British civil servant (born 1970)

Nicholas Beverley Joicey (born 11 May 1970) is Second Permanent Secretary and Group Chief Operating Officer at the Department for Environment, Food and Rural Affairs. He was briefly Director General of the Cabinet Office's Economic and Domestic Secretariat, having previously been Director General for Finance at the Department for Work and Pensions, and before that, Director General for Strategy, International and Finance at the Department for Environment, Food and Rural Affairs. He previously worked as private secretary and speech writer to United Kingdom Chancellor Gordon Brown, as a journalist at The Observer newspaper and as director of the International Department at HM Treasury.

==Early life==
Joicey was born in Guisborough in North Yorkshire, to Harold Beverley and Wendy Joicey. He was educated at Wintringham School, Grimsby. He studied for an undergraduate degree in history at the University of Bristol and then completed a PhD degree, also in history, at Peterhouse, Cambridge, in 1995.

==Career==
From 1995 to 1996, Joicey worked at The Observer newspaper. He then moved to the Treasury, working as Private Secretary and Speech writer to Chancellor of the Exchequer, Gordon Brown between 1999 and 2001. Joicey was part of a United Kingdom delegation to the International Monetary Fund and World Bank in Washington from 2001 to 2003, heading the EU policy team from 2004 to 2006. He was Director for International Finance at HM Treasury, before joining the Department for Environment, Food and Rural Affairs in January 2014 as Director General for Strategy, International and Biosecurity.

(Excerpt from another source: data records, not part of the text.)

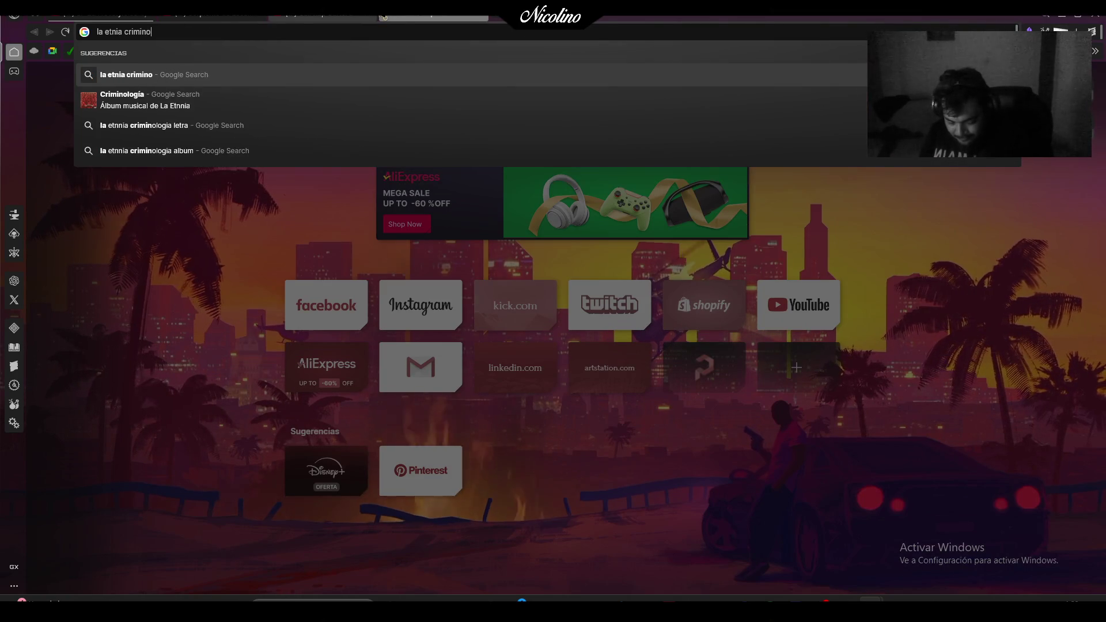
{"action": "type", "text": "logia"}
{"action": "key", "text": "Return"}
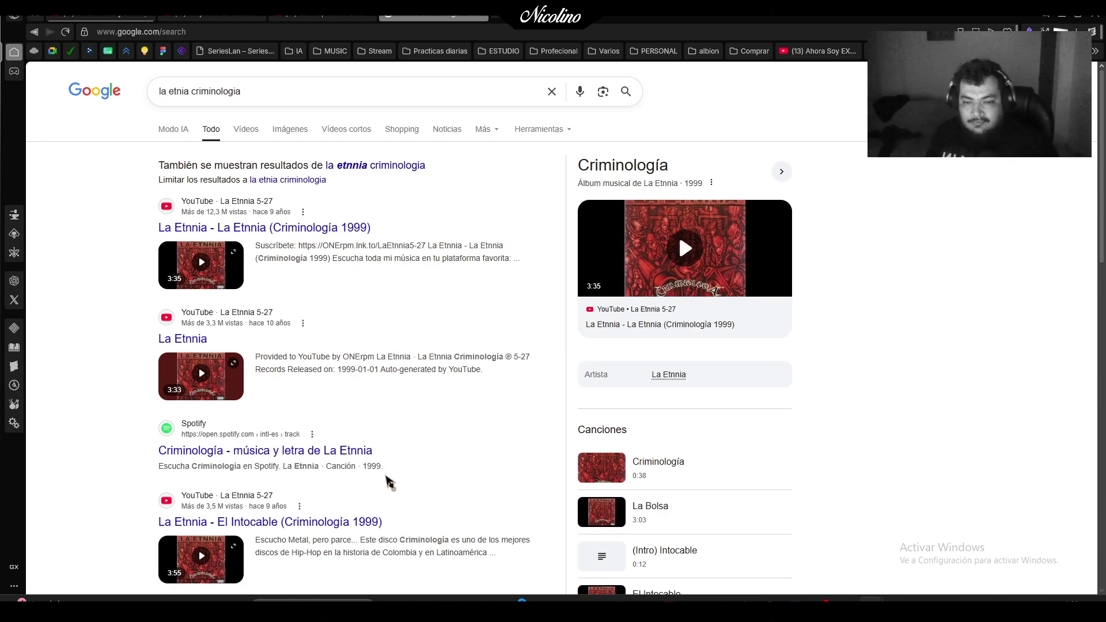
{"action": "scroll", "coordinate": [416, 442], "scroll_direction": "down", "scroll_amount": 1}
{"action": "scroll", "coordinate": [416, 443], "scroll_direction": "down", "scroll_amount": 4}
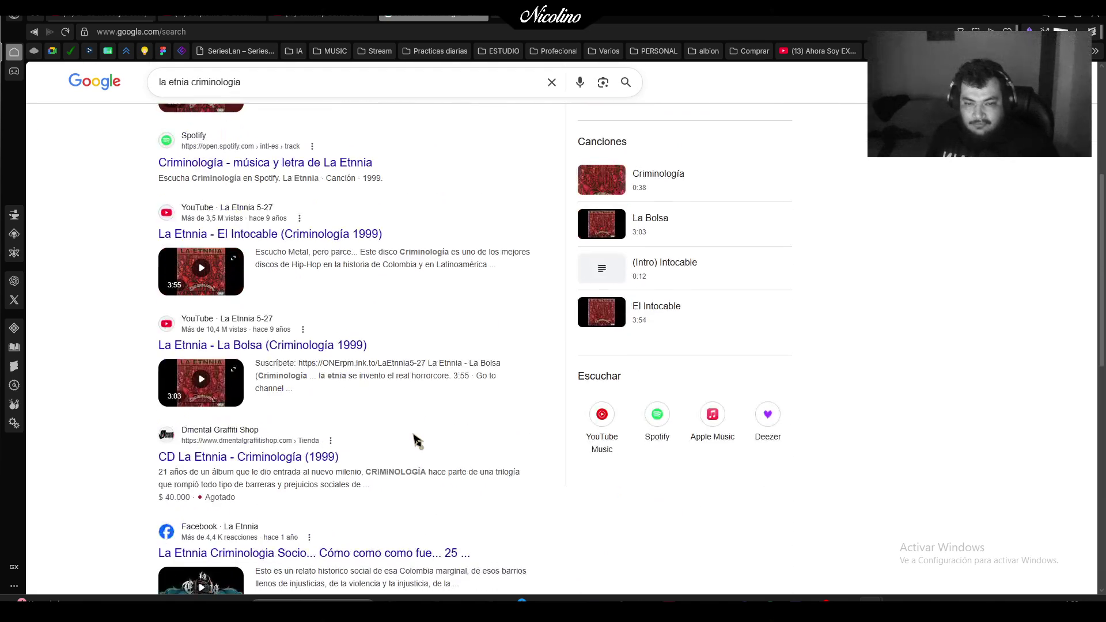
{"action": "scroll", "coordinate": [300, 351], "scroll_direction": "up", "scroll_amount": 5}
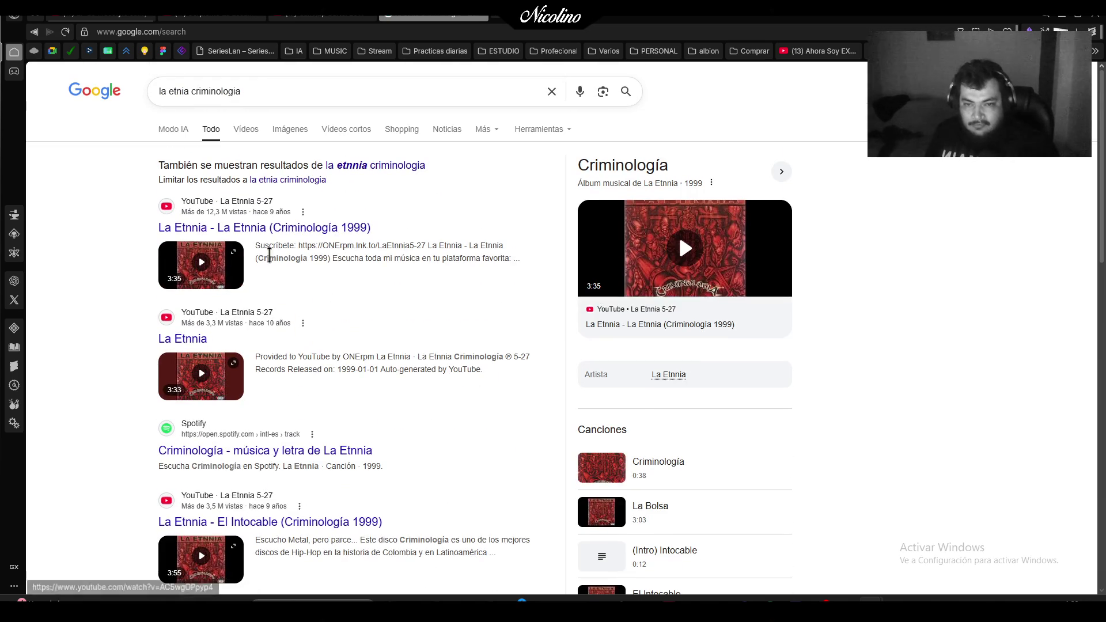
{"action": "left_click", "coordinate": [267, 231]}
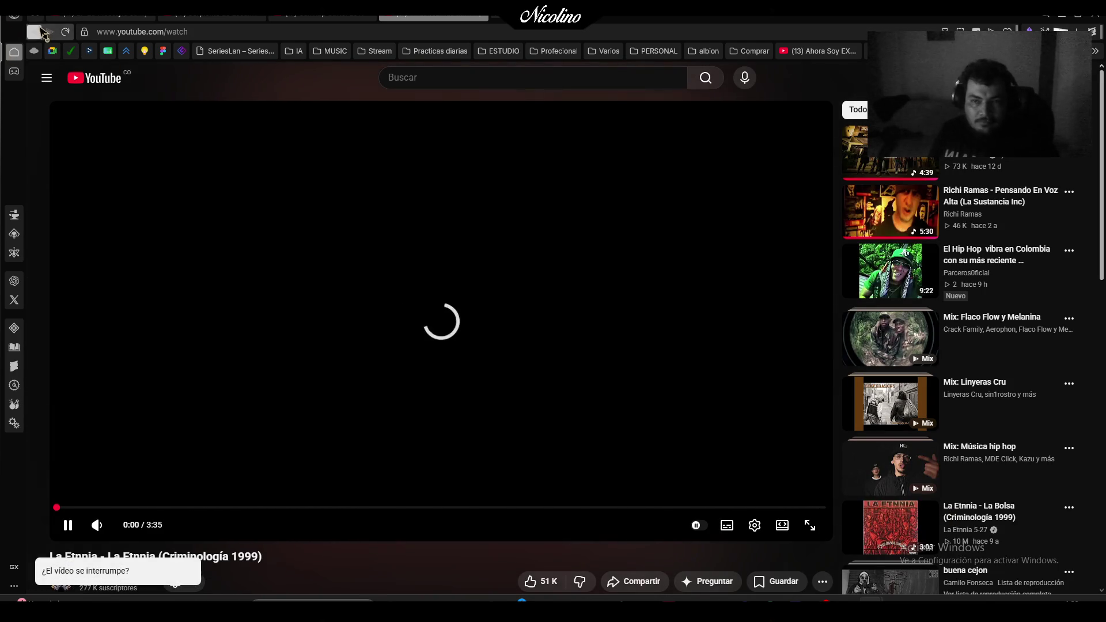
From the La Etnnia video, reach the La Etnnia 5-27 playlists and background-open Real (2004).
{"action": "left_click", "coordinate": [36, 32]}
{"action": "left_click", "coordinate": [296, 228]}
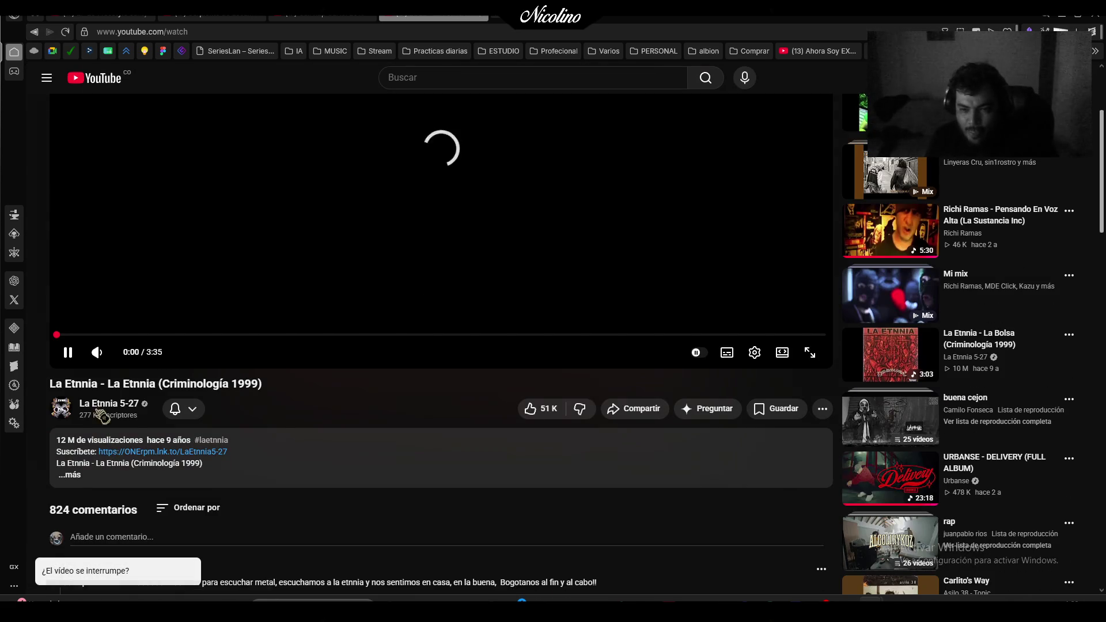
{"action": "left_click", "coordinate": [104, 420]}
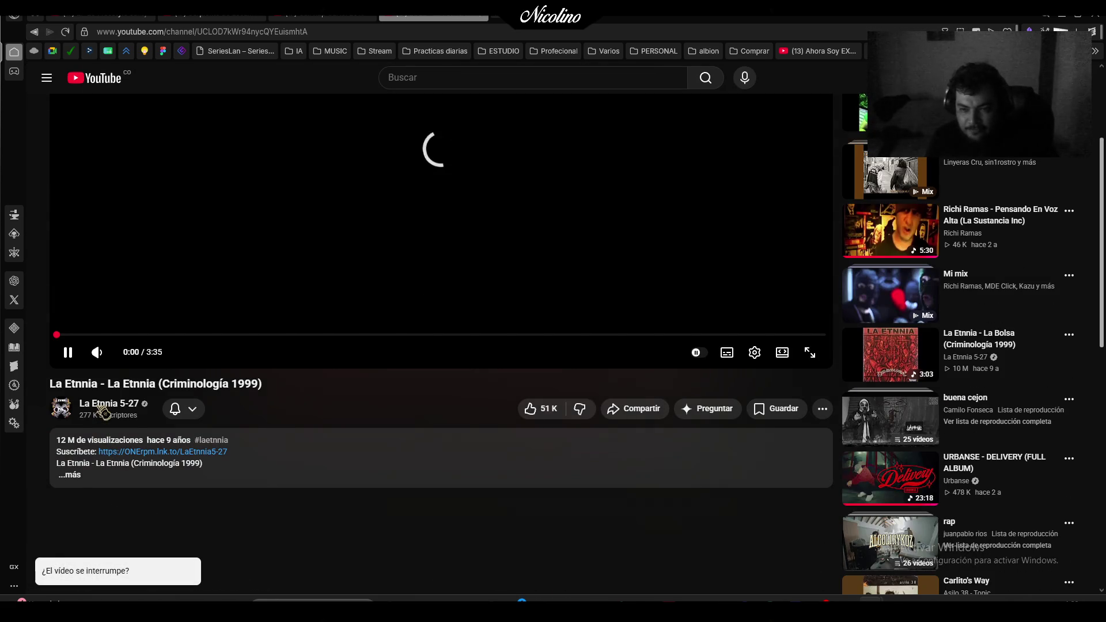
{"action": "left_click", "coordinate": [474, 350]}
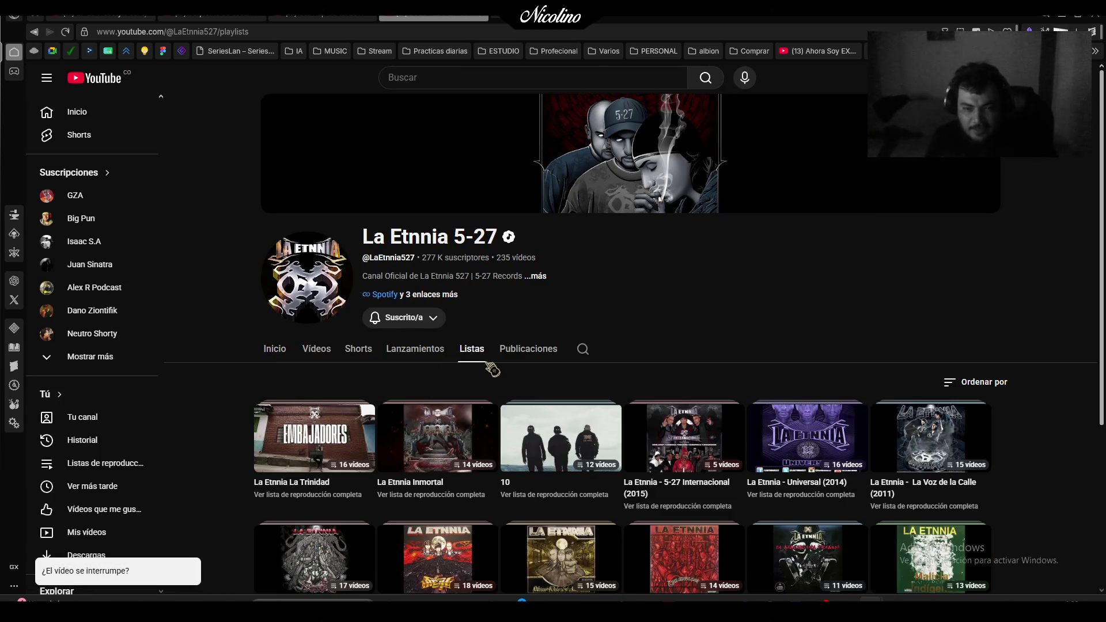
{"action": "scroll", "coordinate": [492, 363], "scroll_direction": "down", "scroll_amount": 4}
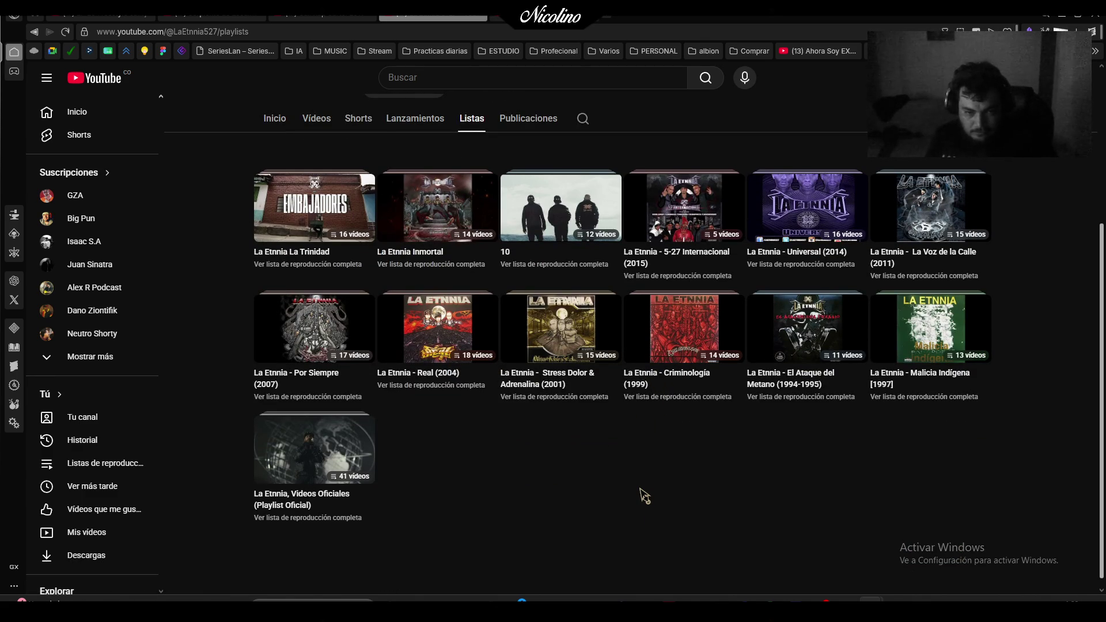
{"action": "middle_click", "coordinate": [401, 375]}
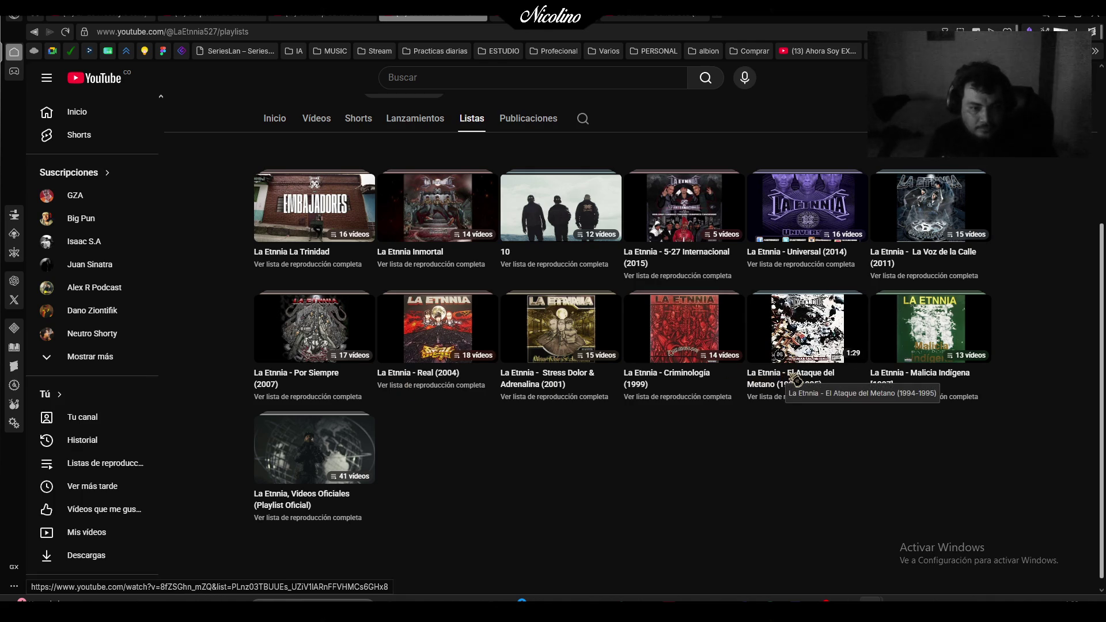
Pause the Criminología and El Ataque del Metano playlist videos across their tabs.
{"action": "left_click", "coordinate": [495, 17]}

Joicey was appointed Department for Work and Pensions Finance Director General in July 2018.

He then served as Director General of the Cabinet Office's Economic and Domestic Secretariat, before being appointed to his current position of Chief Operating Officer and Second Permanent Secretary at the Department for Environment, Food and Rural Affairs in 2023. In 2024, his salary was between £170,000–£174,999. Between July and December 2024 he was on a leave of absence. In January 2025 he was placed on a one-year secondment from the civil service, as interim chief operating officer at the Blavatnik School of Government, University of Oxford.

Joicey was appointed Companion of the Order of the Bath (CB) in the 2019 Birthday Honours for services to the environment.

==Personal life==
Joicey is married to Rachel Reeves, the Labour Party MP and former Chancellor of the Exchequer. His interests include modern history and film and he is a trustee of the Cambridge Film Trust.